7 replies on “Cumulative heap profiling in Firefox with DMD”

Good stuff. One thing I thought this would do, but which dmd.py doesn’t appear to support, is take the number of blocks into account when sorting the entries. A large array that’s only allocated once isn’t that interesting from the perspective of cumulative allocations. Perhaps a useful addition to dmd.py would be the ability to sort by the number of blocks? Particularly tiny allocations might not be that interesting either though (even if there are a lot of them).

I noticed that Firefox takes a *very* long time to start with |–sample-below 1| (at least on Windows). It just sits there using 2920 KiB for ages, using no CPU, so I’m wondering what it’s waiting for.
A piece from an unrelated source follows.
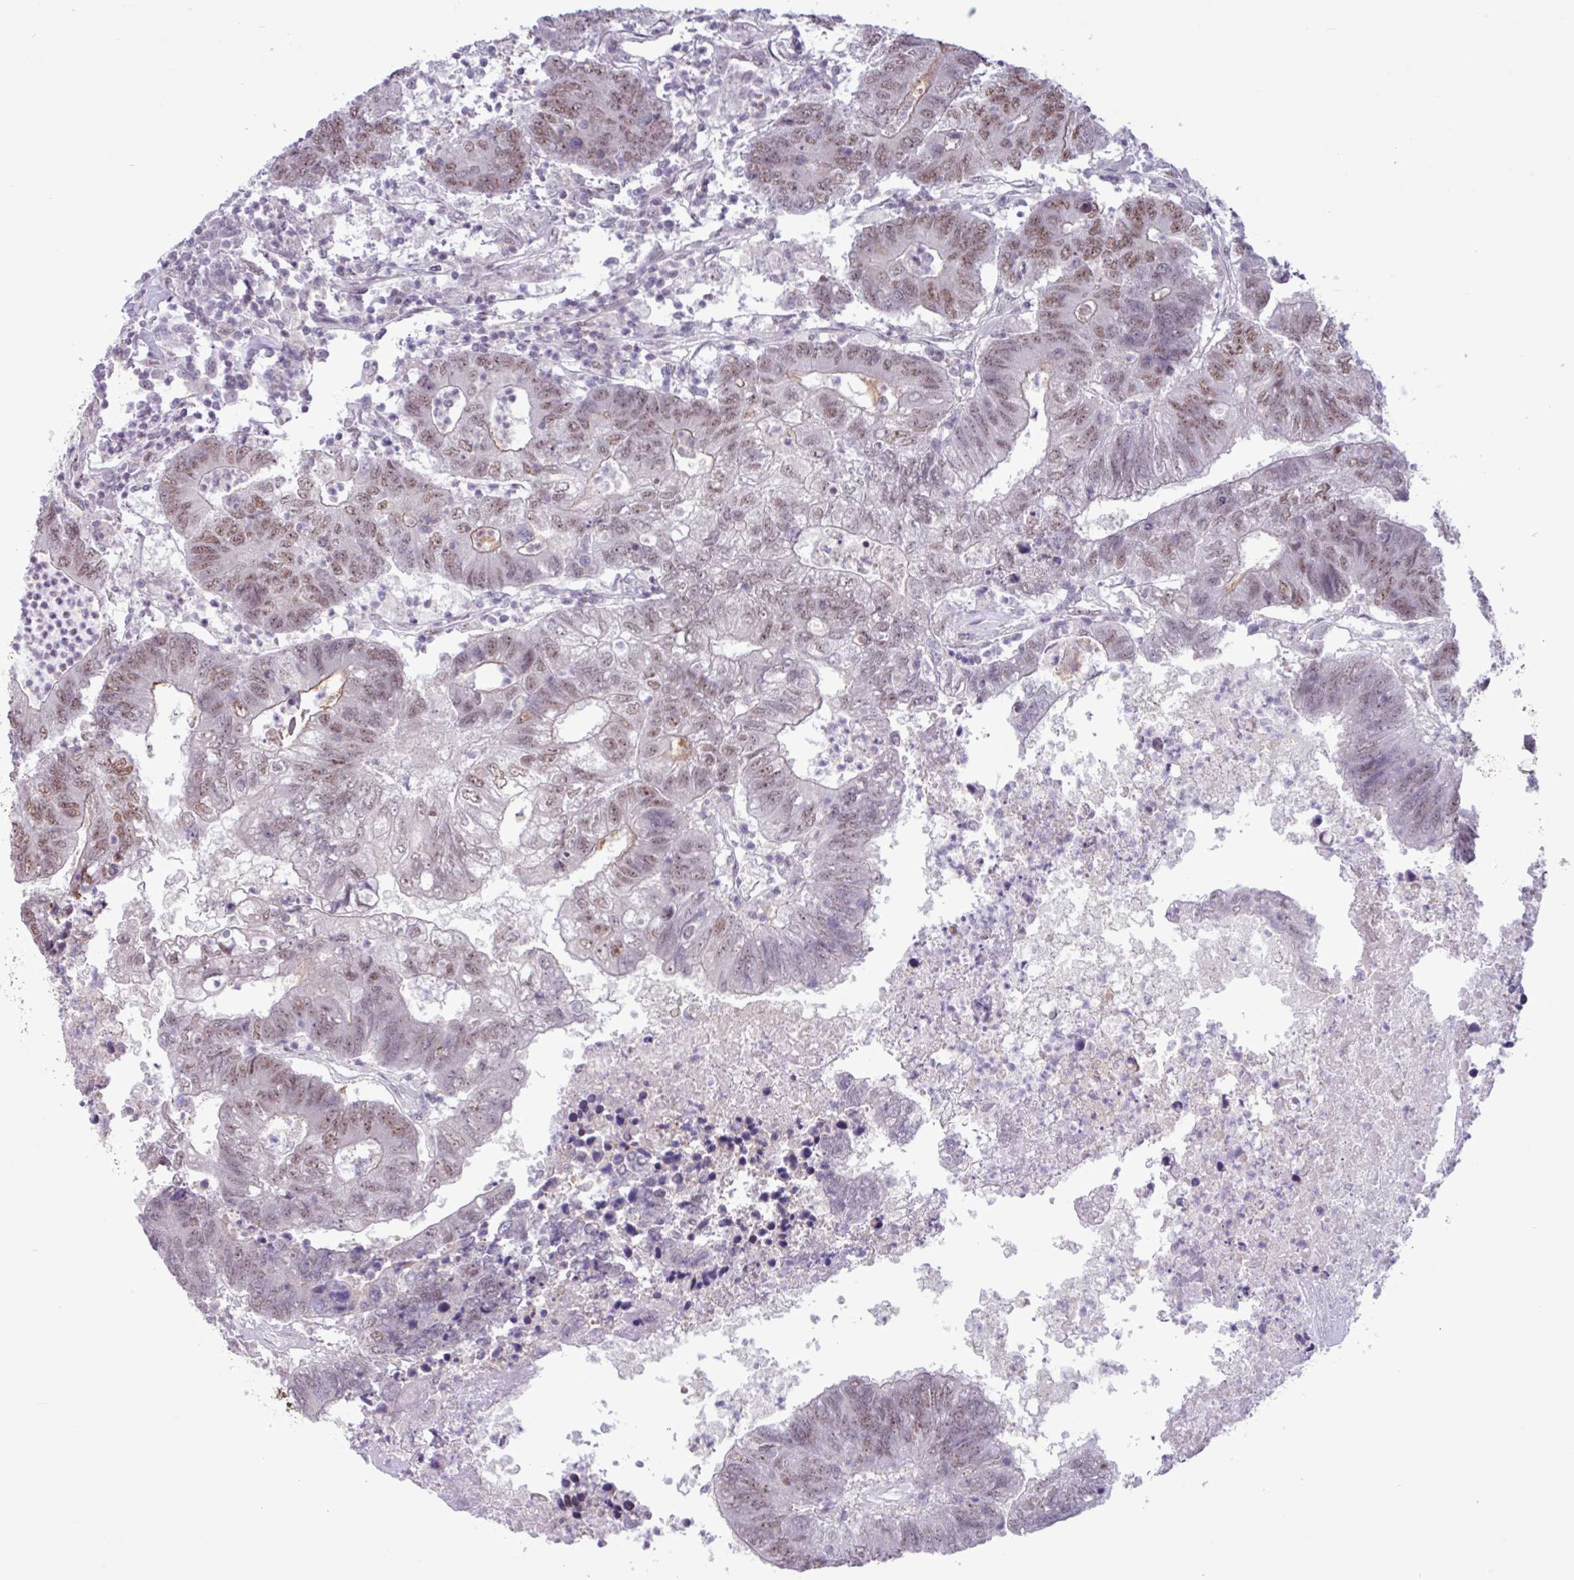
{"staining": {"intensity": "moderate", "quantity": "25%-75%", "location": "cytoplasmic/membranous,nuclear"}, "tissue": "colorectal cancer", "cell_type": "Tumor cells", "image_type": "cancer", "snomed": [{"axis": "morphology", "description": "Adenocarcinoma, NOS"}, {"axis": "topography", "description": "Colon"}], "caption": "Tumor cells reveal moderate cytoplasmic/membranous and nuclear expression in about 25%-75% of cells in colorectal cancer.", "gene": "NOTCH2", "patient": {"sex": "female", "age": 48}}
I didn’t time it, but it felt like at least 5 minutes. With the default sample-below it takes a few seconds. What makes me most suspicious is that it didn’t use a noticeable amount of CPU and was sitting at the same amount of memory for ages. Maybe it’s making system calls that for some reason take a long time? I don’t know enough about how DMD works to do more than guess.
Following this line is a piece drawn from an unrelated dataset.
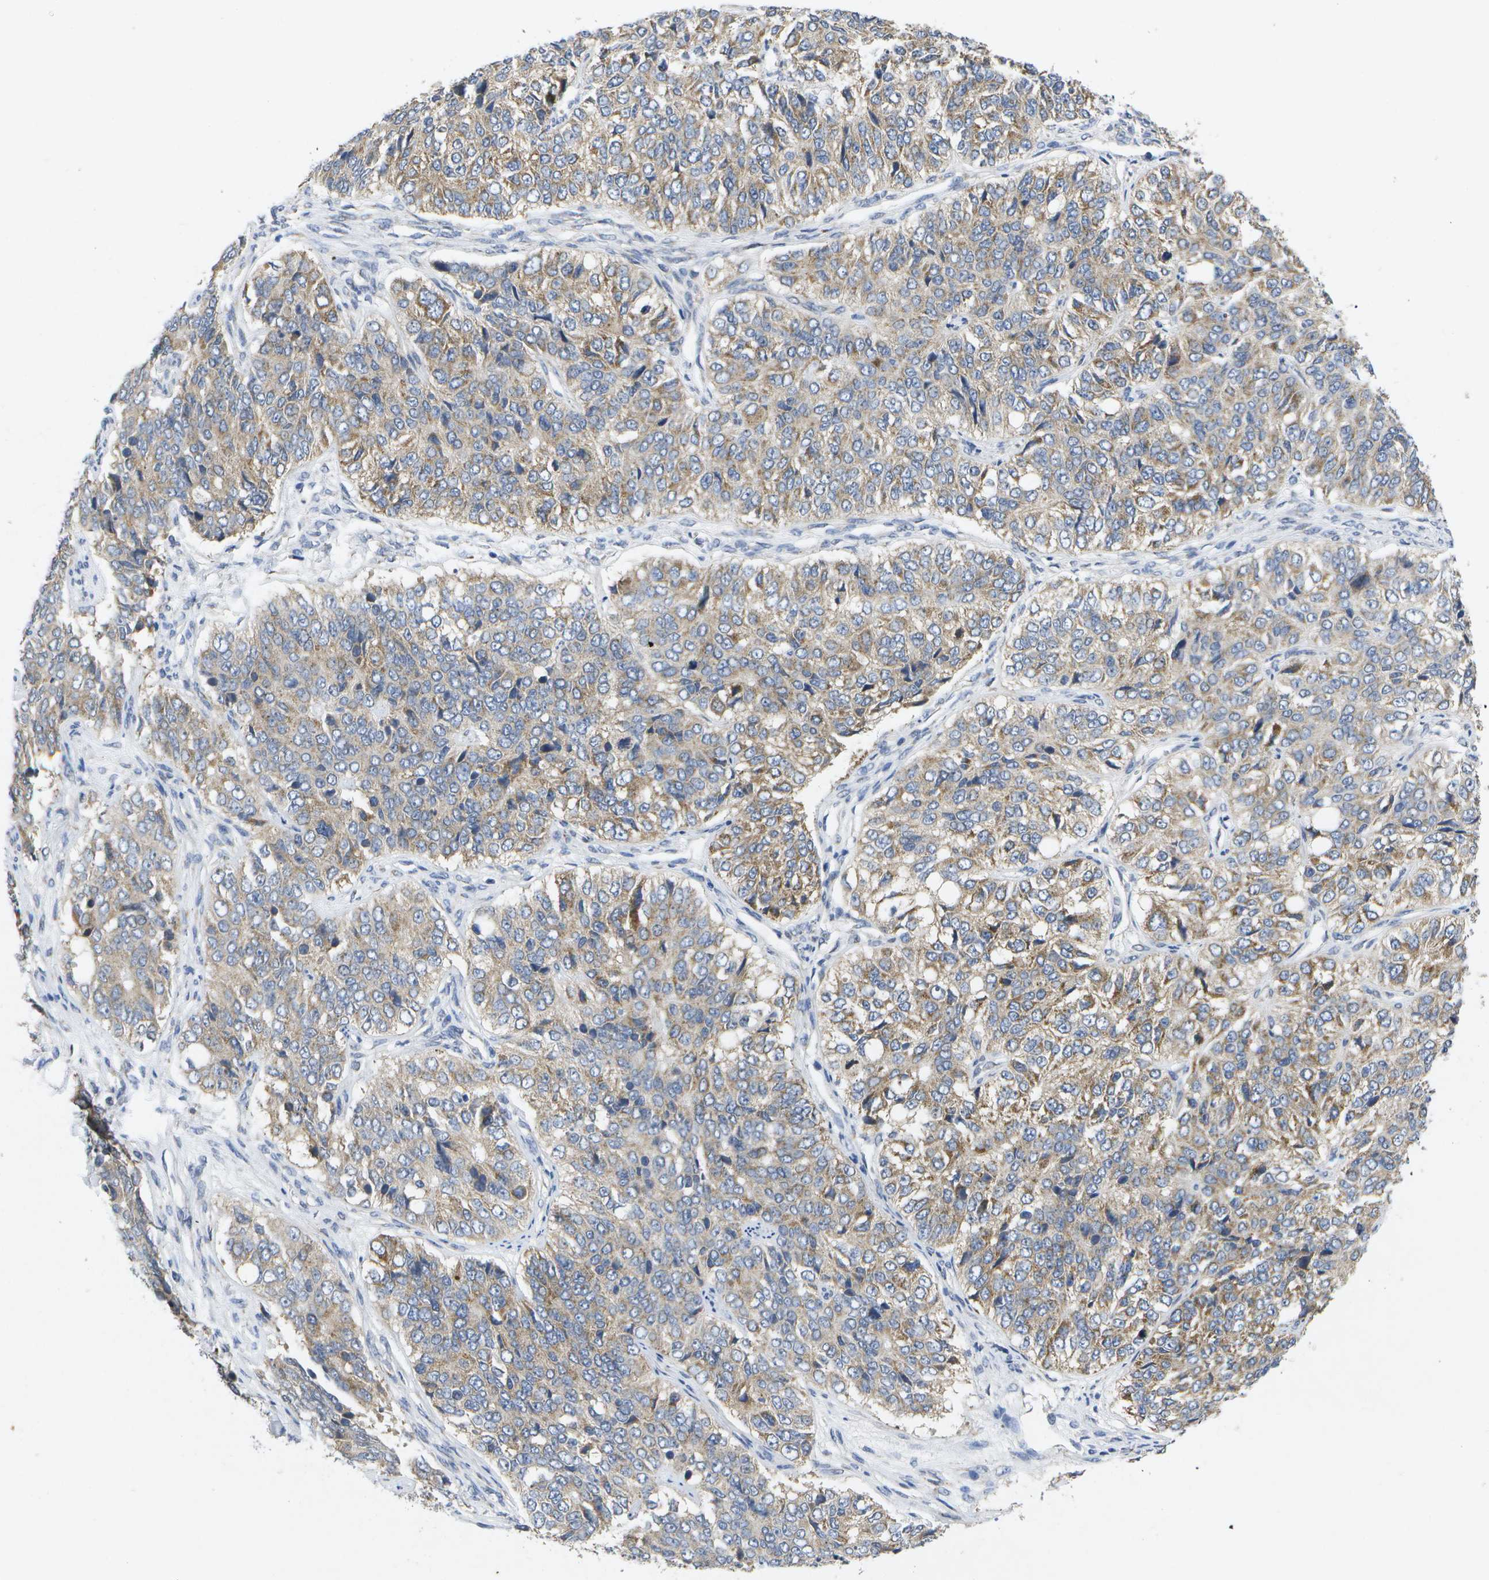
{"staining": {"intensity": "weak", "quantity": ">75%", "location": "cytoplasmic/membranous"}, "tissue": "ovarian cancer", "cell_type": "Tumor cells", "image_type": "cancer", "snomed": [{"axis": "morphology", "description": "Carcinoma, endometroid"}, {"axis": "topography", "description": "Ovary"}], "caption": "The image exhibits a brown stain indicating the presence of a protein in the cytoplasmic/membranous of tumor cells in ovarian endometroid carcinoma.", "gene": "KDELR1", "patient": {"sex": "female", "age": 51}}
5 minutes is definitely too long. Something weird must be happening 🙁

I sampled the stack in MSVC: it’s hitting the timeout at [1] over and over again. Perhaps it’s calling this too early during startup? The stack looks like this:

> dmd.dll!EnsureWalkThreadReady() Line 306 C++
dmd.dll!NS_StackWalk(void (unsigned int, void *, void *, void *) * aCallback, unsigned int aSkipFrames, unsigned int aMaxFrames, void * aClosure, unsigned int aThread, void * aPlatformData) Line 515 C++
dmd.dll!mozilla::dmd::StackTrace::Get(mozilla::dmd::Thread * aT) Line 744 C++
dmd.dll!mozilla::dmd::AllocCallback(void * aPtr, unsigned int aReqSize, mozilla::dmd::Thread * aT) Line 1125 C++
dmd.dll!replace_malloc(unsigned int aSize) Line 1200 C++
mozglue.dll!malloc_impl(unsigned int size) Line 152 C

[1] http://dxr.mozilla.org/mozilla-central/source/xpcom/base/nsStackWalk.cpp#306

Using –sample-below=1 causes DMD to request many more stack traces. But otherwise, things are much the same. It shouldn’t be requesting stack traces any earlier than when sampling is used. So I don’t understand what’s happening there.

I don’t like the Windows stack-walking code 🙁

Well, I think it’s happening without –sample-below=1 as well – just a lot less, two or three times in total – so I think there just aren’t a lot of big allocations during startup.